択んだ未来がここにある



日曜日のお昼前。皆が各々出掛けたタイミングで、珍しく勝己がおりてきた。「おはよ」って挨拶に、返事のようなそうでないような単音が返ってくる。さっきまで寝ていたのだろう。黒いTシャツとスウェットは良く目にする部屋着だった。


「飯作るんか」
「うん。お腹すいたし」


まな板と包丁、それから野菜が並ぶ私の手元を見た無言の視線が向けられる。勝己もお腹がすいたんだろうか。試しに聞いてみれば頷いたので「じゃあついでだし一緒に作っちゃうね」と着席を促した。どうせ切って炒めて乗せるだけのハンバーグライスにしようと思っていたところ。ご飯も炊けたし、一人も二人も変わらない。

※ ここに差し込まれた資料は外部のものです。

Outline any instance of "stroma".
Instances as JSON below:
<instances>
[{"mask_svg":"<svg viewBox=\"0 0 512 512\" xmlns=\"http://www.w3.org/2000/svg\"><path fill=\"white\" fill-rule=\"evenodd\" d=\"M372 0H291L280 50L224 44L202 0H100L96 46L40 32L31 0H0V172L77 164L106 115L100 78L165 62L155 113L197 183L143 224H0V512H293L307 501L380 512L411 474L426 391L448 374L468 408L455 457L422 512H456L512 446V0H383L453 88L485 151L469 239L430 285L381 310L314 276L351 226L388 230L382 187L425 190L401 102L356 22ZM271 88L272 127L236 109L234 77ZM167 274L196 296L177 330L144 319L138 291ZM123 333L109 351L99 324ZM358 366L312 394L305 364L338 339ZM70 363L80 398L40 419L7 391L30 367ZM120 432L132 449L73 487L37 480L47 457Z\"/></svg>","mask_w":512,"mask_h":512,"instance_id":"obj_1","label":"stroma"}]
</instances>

生返事を寄越しイスに座った猫背を見届け、玉ねぎ・にんじん・ピーマンをみじん切りにする。サラダ油を熱したフライパンで前者二種類を炒め、しんなり色が変わってきたら後者と合挽き肉を投入。続けて炒めながら出てきた余分な脂をキッチンペーパーで拭き、いい具合になったところでコンソメスープの素・砂糖 ・トマトケチャップ・中濃ソースを加える。再びざかざか炒め、水分が少なくなってきたら加熱停止。放り込んだバターを余熱で溶かしている間に盛ったご飯へ流し入れ、目玉焼きを乗せて完成。本当はパセリを振ると彩り良いのだけれど、辛党な勝己は大体赤いものをかけるのでやめた。


「お待たせ。サラダどうする?」
「いる」
「トマト入れるね」
「ん」
「お茶とお水とどっちがいい?」
「……てめえと一緒でいい」


たぶん寝起き且つ私しかいないからだろう。暴言ばかりの普段と比べ、ずいぶん素直な返事に頬が緩む。

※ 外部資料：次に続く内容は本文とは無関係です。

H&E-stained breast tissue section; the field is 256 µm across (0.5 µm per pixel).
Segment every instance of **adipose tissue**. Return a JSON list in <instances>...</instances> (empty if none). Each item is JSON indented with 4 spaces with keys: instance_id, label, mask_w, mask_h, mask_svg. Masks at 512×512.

野菜とハムを適当に切って器へ盛り、酢・塩・砂糖にオリーブオイルを混ぜてフレンチドレッシングの出来上がり。お茶を注いだグラスと共にお盆へ乗せて持っていけば、大人しく待ってくれていた勝己の背筋がちょっと伸びた。


いただきますはしないまま。スプーンにすくわれたハンバーグライスが彼の口へと消えていく。ご飯中は終始無言。私が話しかけない限り、基本なんにも喋らない。ただまあ、文句ひとつ言わずもぐもぐしているあたり、不味くはないのだろう。

サラダを含め綺麗に完食した勝己はお茶を飲み、背もたれへと寄りかかった。私も残りのひと口を平らげる。

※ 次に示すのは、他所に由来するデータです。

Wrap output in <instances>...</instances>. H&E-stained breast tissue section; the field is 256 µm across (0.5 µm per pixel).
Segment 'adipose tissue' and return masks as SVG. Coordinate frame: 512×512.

手料理を振る舞うのは初めてだったわけだけれど、はてさて。感触的に悪くないことは分かっている。だから今後の参考までに「味濃くなかった?」って聞いてみた。別に色好い返事は期待していない。薄いか濃いか、それだけ教えてくれれば十分。なのに。


「別にこんくれえでいいんじゃねえか。美味かった」


一瞬自分の耳を疑った。まさか、何でも出来て当然料理も上手な才能マンに真っ直ぐ褒めてもらえるとは。


「良くするんか、料理」
「まあ自炊くらいは……親が共働きで基本自分でやってたから」
「なら他のも作れんだな」
「うん。あ、そんな凝ったやつは無理だよ?」
「ハッ、ンなモン言うかよ。美味けりゃなんでもいーわ」


小さく笑った勝己が、自分と私の食器を重ねていく。これはもしかして、気に入ったからまた別のご飯を作って欲しいってことかな。そうだったら嬉しいなあって、のんびり二人分のお茶を注ぐ。


「なあなまえ」
「ん?」
「次俺ん家来る時、ババアに“花嫁修業はいらねえ”っつっとけ」
「、」
「あいつクソほど楽しみにしてやがってうるせ――……おい、茶ァこぼれてんぞ」
「っ、ご、ごめ」


慌てて注ぎ口を上げ「ちょっと台拭き取ってくる!」と席を立つ。まさかいきなりそんな話が出てくるだなんて、もう本当にやめて欲しい。

柄にもなく動揺してしまった鼓動を宥め、火照った顔を冷ますよう。布巾を探すふりをしながらしゃがんだキッチンの陰でこっそり息を吐く。

仮にも同じヒーロー科。演習でタッグを組んだり敵対したり、普段から甘い雰囲気なんて皆無に近い。そのくせ自然と傍にいる。だからついつい忘れがちになってしまうけれど、そういえば私、勝己の彼女になったんだった。